In total, Sacyr is prepared to invest EUR 4bn of equity and debt in PPPs by 2025, says Gomez del Rio, adding that the focus will be on projects in sectors including transport, healthcare, water management and the circular economy, and in particular on deals with limited or no demand risk. It compares with an aggregated investment of EUR 3.2bn in concessions for the period 2016-2020, thus representing a 25% increase, according to Sacyr.
Apart from these and other core markets such as Italy, where Sacyr operates two major road stretches jointly with local partner Fininc, the company is also scouting for greenfield deals in new markets. Gomez del Rio says the company is paying close attention to the Nordics market and depending on the opportunities that may arise, it will assess further steps.
“Our strategic plan places great importance on raising the proportion of projects in English-speaking countries and Europe to balance our portfolio,” he says. “Scandinavian countries are on our market research list of priority European markets, and thus, we have turned our focus there. We will assess projects case by case.”
So far, the company has met a major target of its 2021-2025 strategic plan: generating at least 85% of group EBITDA from PPPs and concessions. In fact, 90% of the company’s profits already come from these types of projects, says Gomez del Rio. It compares with circa 83% in 2021 and 78% in 2020. This figure was just 26% in 2014.
EBITDA from concessions has steadily grown also in absolute terms, from around EUR 100m in 2014 to EUR 568m in 2020 and EUR 767m in 2021 – out of a total of EUR 923m of group EBITDA.

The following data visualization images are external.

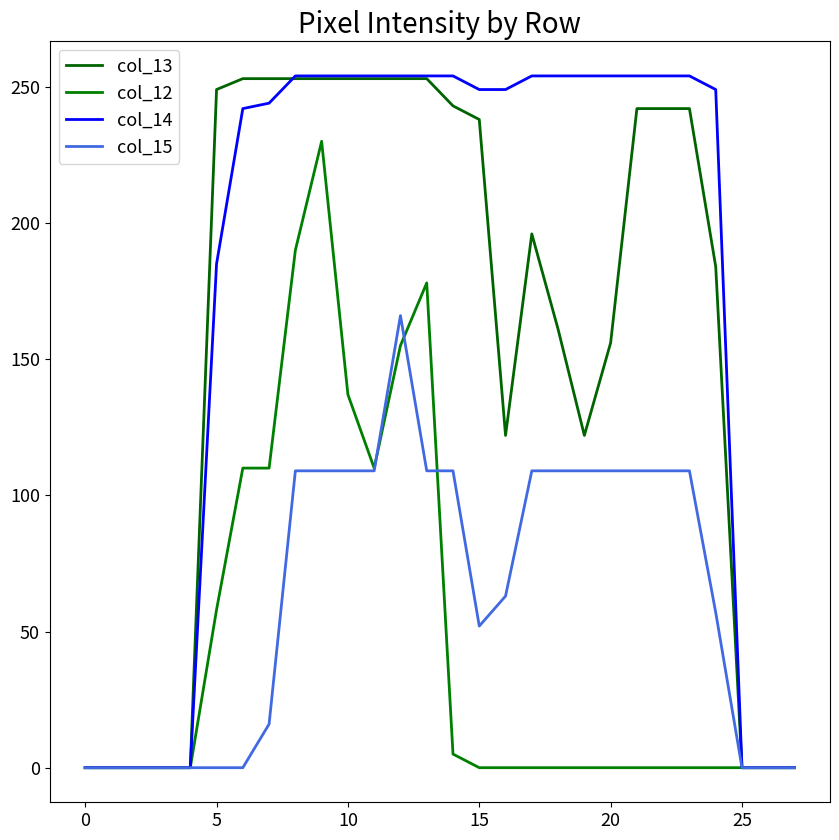

How many lines are shown in the chart?

4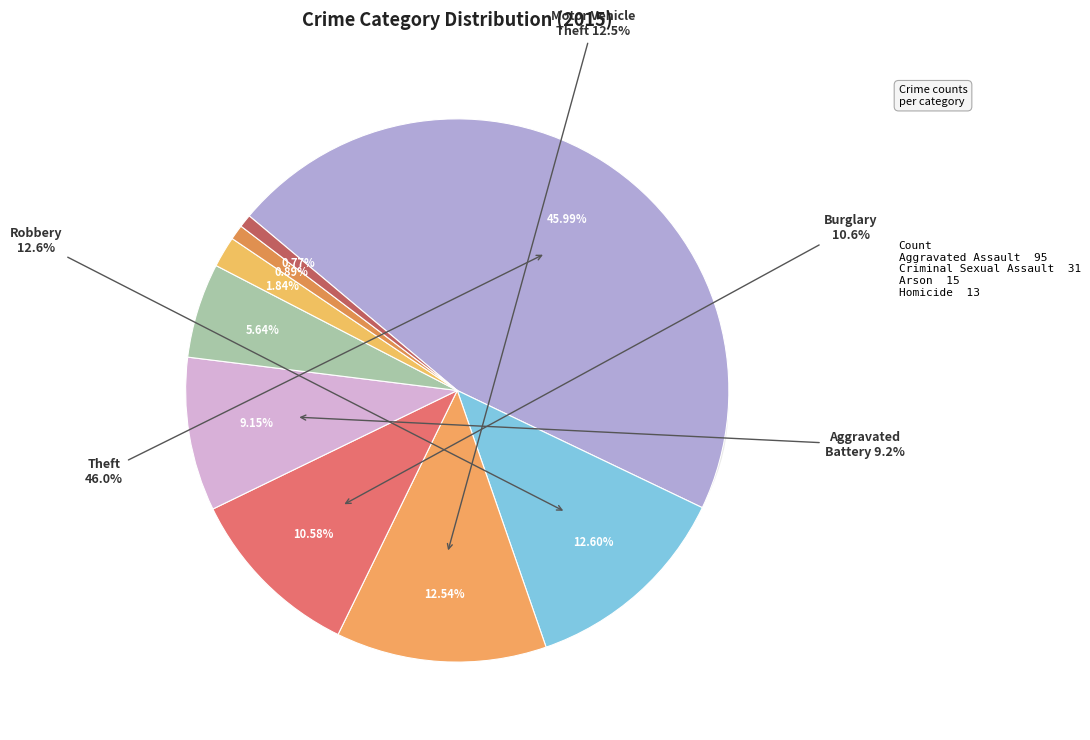

What percentage is the Aggravated Assault slice, to the nearest percent?

6%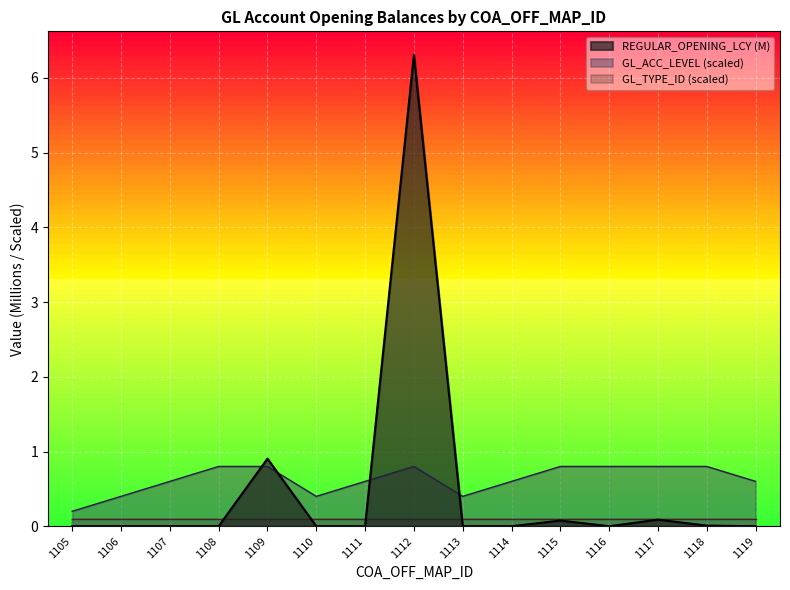

How many categories are shown in the chart?

15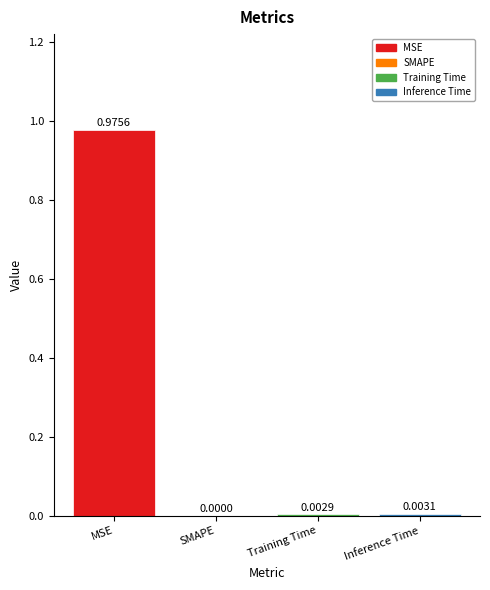

Between SMAPE and Inference Time, which is larger?

Inference Time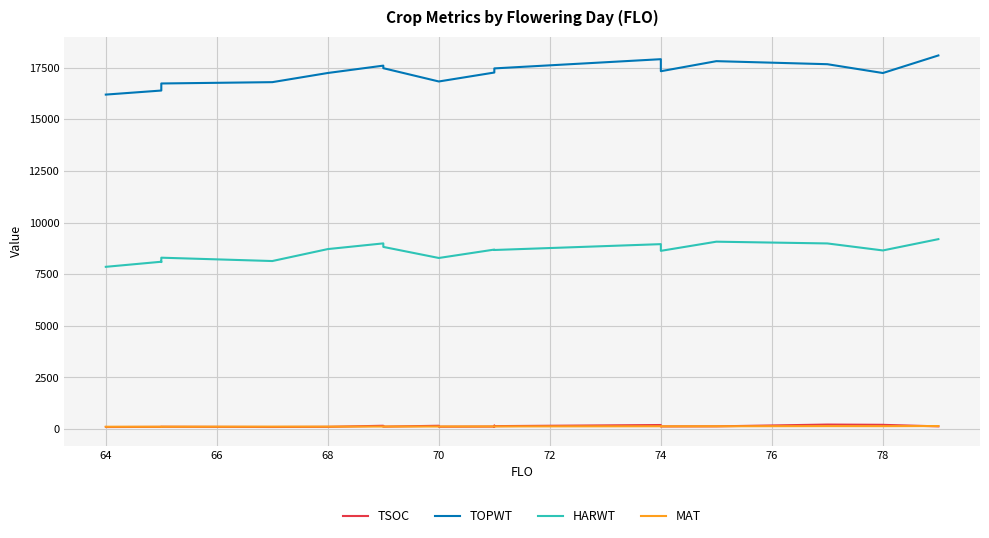

At which category does TSOC reach its first local peak?

70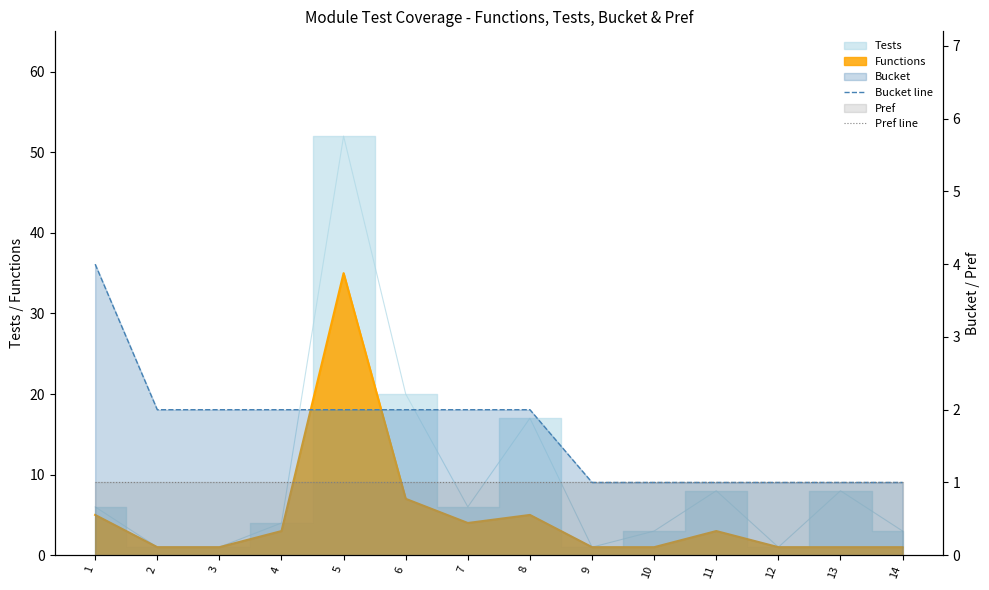

Which label corresponds to the smallest value in the chart?

9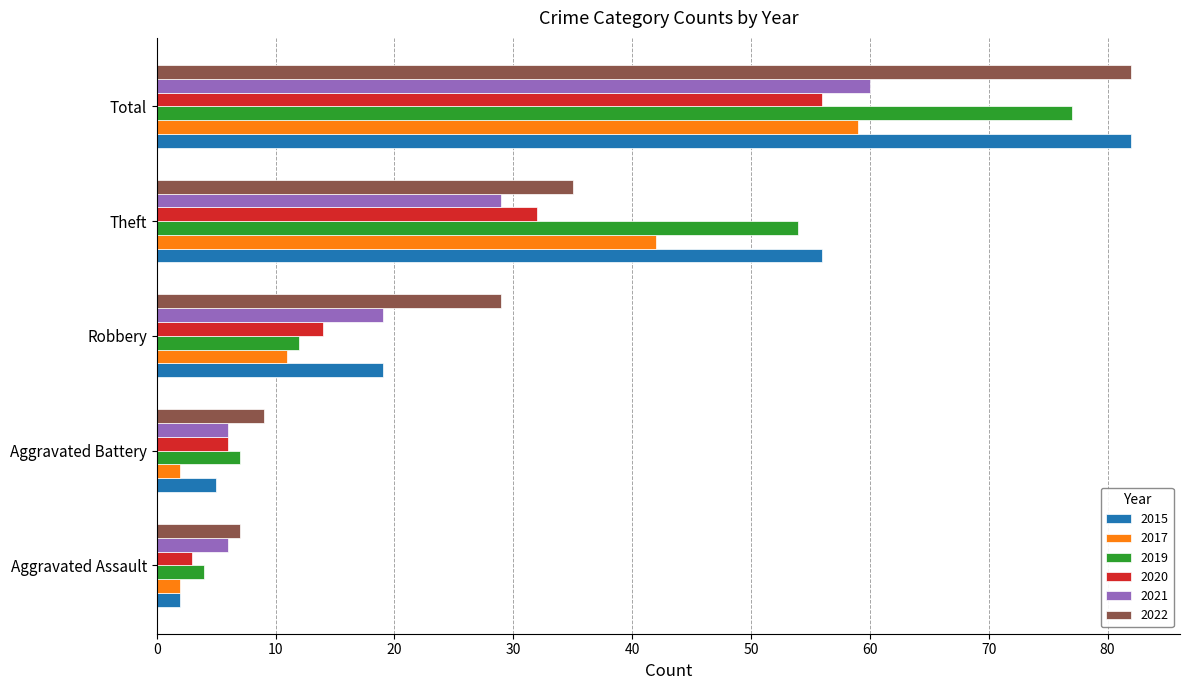

What is the difference between the highest and lowest values at Aggravated Battery?

7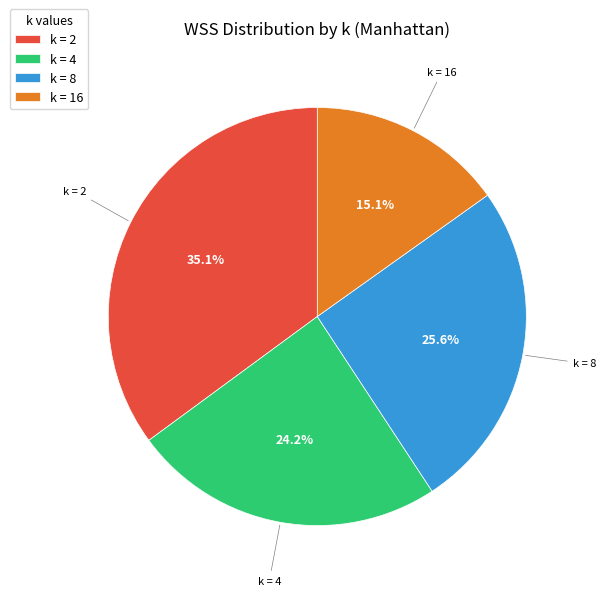

To the nearest percent, what is the combined percentage of k = 16 and k = 8?

41%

Sacyr now hopes to reach EUR 1.2bn of group EBITDA and EUR 5.5bn of revenues by 2025. Full-year 2022 results due to be published this month will show if these new ambitious targets are in reach and how much concessions are contributing to achieving them. But for now, a price per share at its highest in five years – although still below prices recorded a decade ago – suggests that the future looks brighter for the Spanish company.